Ralph Waldo Emerson (1803-1882) was a founding force behind the Transcendentalist movement of the mid 19th century. He was a preacher and lecturer in Concord Massachusetts who gained international notoriety through his series of essays on nature and humanity. He was closely associated with other Transcendentalist thinkers including Margaret Fuller and Henry David Thoreau. He was also an early reader and supporter of Walt Whitman’s Leaves of Grass (1855). The “Concord Hymn” was written to be sung at the commemoration of the monument at the Concord Bridge—the second stage of the battle of Lexington and Concord, fought April 19, 1775. This was the first skirmish in the American Revolutionary War. The Bay State commemorates this battle annually with the Patriot’s Day holiday on the third Monday in April. Festivities include reenactments and parades in both Lexington and Concord and, of course, the running of the Boston Marathon. The first verse of this hymn is engraved in the base of the Concord Minuteman Statue by Daniel Chester French (erected 1875).

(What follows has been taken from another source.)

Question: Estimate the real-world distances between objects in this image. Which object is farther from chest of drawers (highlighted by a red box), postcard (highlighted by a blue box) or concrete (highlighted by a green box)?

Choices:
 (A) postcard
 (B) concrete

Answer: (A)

Sung at the Completion of the Concord Monument
April 19, 1836

By the rude bridge that arched the flood,
Their flag to April’s breeze unfurled,
Here once the embattled farmers stood,
And fired the shot heard round the world.

The foe long since in silence slept;
Alike the conqueror silent sleeps;
And Time the ruined bridge has swept
Down the dark stream which seaward creeps.

On this green bank, by this soft stream,
We set to-day a votive stone;
That memory may their deed redeem,
When, like our sires, our sons are gone.

Spirit, that made those heroes dare
To die, or leave their children free,
Bid Time and Nature gently spare
The shaft we raise to them and thee.